── DATA SEGMENT

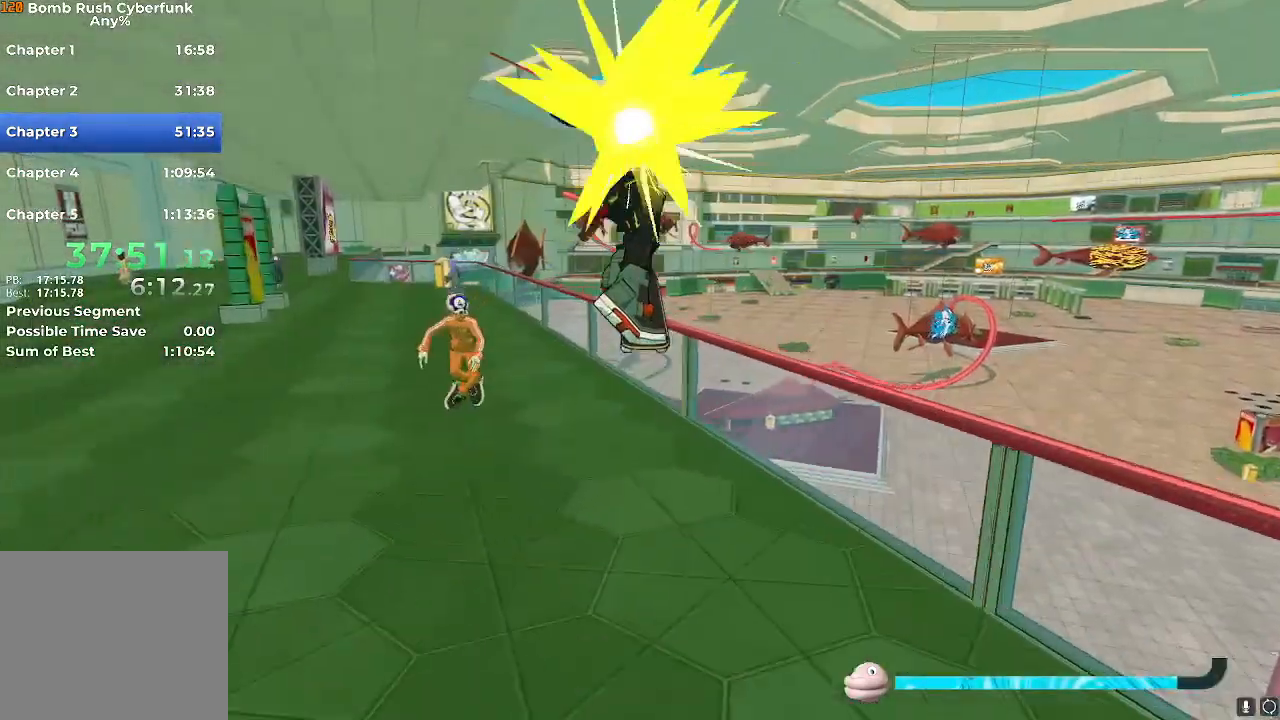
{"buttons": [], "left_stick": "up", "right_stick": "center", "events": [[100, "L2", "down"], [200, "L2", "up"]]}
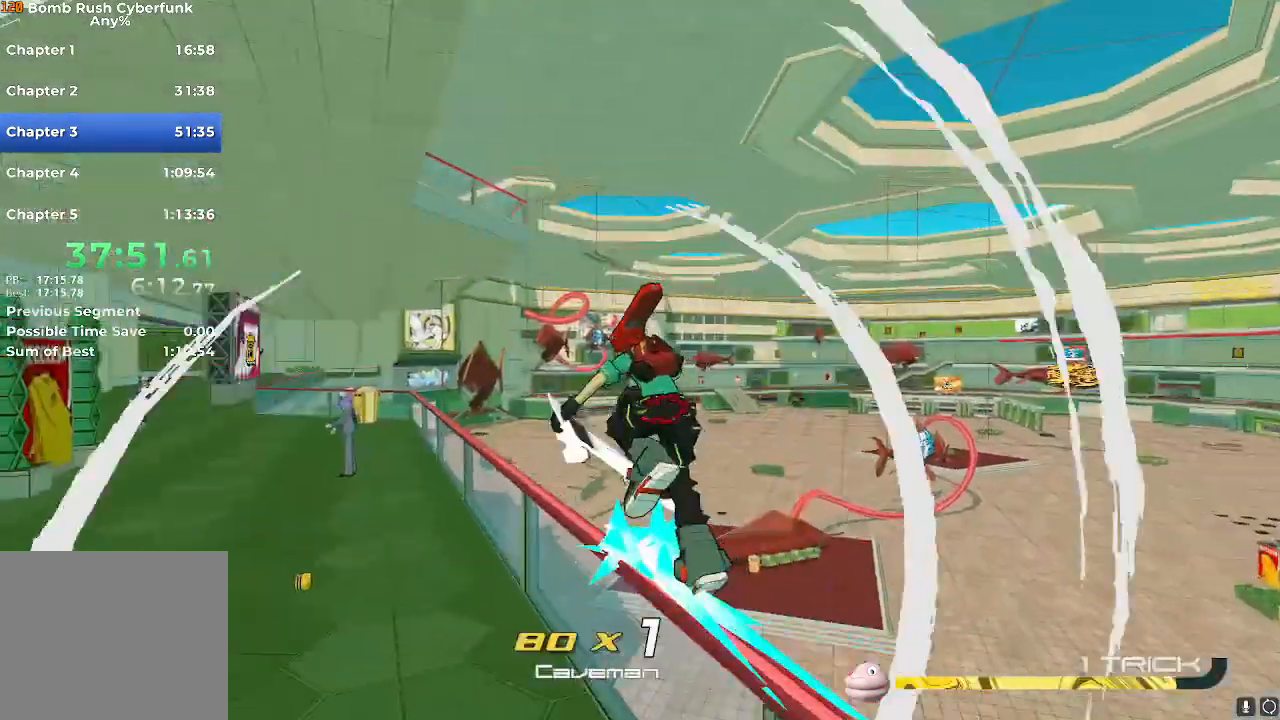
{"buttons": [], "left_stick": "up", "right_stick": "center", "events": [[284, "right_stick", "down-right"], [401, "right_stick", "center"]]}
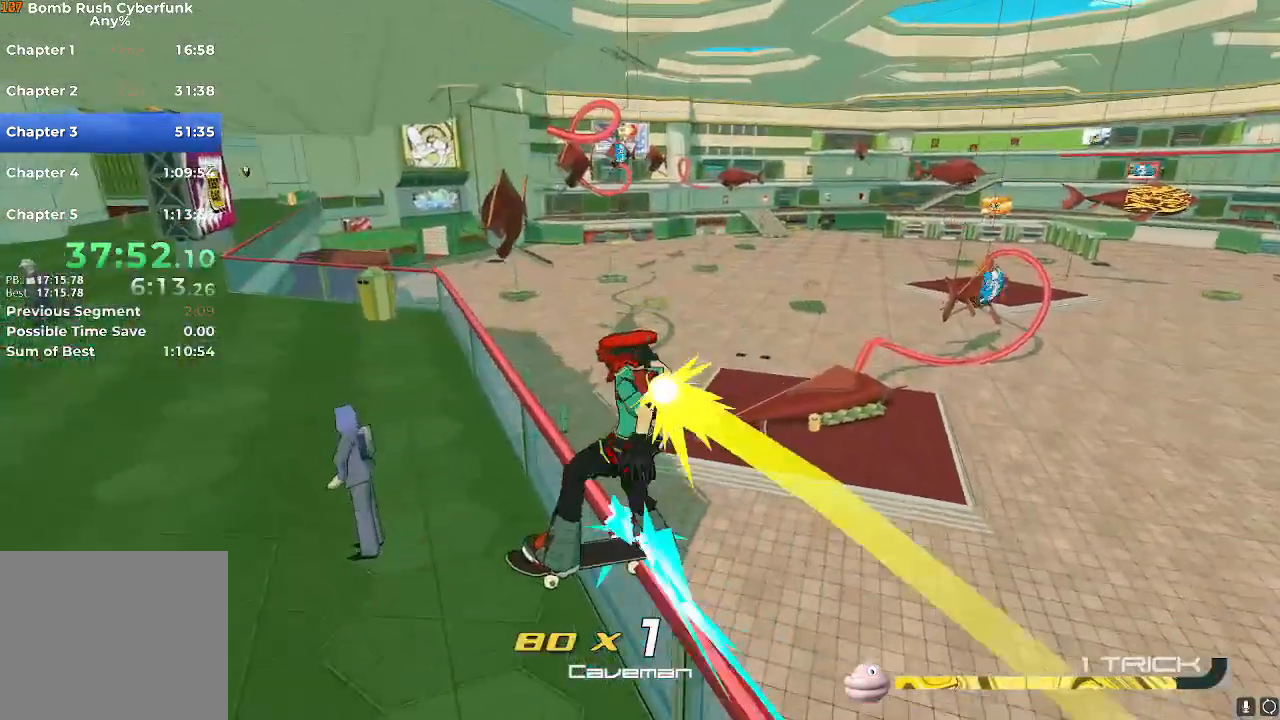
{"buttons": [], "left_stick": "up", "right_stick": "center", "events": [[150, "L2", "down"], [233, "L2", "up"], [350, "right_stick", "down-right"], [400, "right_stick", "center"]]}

────

• **WHAT THE TASK REQUIRES**
Return the material verbatim; the images are not to appear in the copy.

• **REPLY**
{"buttons": [], "left_stick": "up", "right_stick": "center", "events": [[100, "L2", "down"], [200, "L2", "up"]]}
{"buttons": [], "left_stick": "up", "right_stick": "center", "events": [[284, "right_stick", "down-right"], [401, "right_stick", "center"]]}
{"buttons": [], "left_stick": "up", "right_stick": "center", "events": [[150, "L2", "down"], [233, "L2", "up"], [350, "right_stick", "down-right"], [400, "right_stick", "center"]]}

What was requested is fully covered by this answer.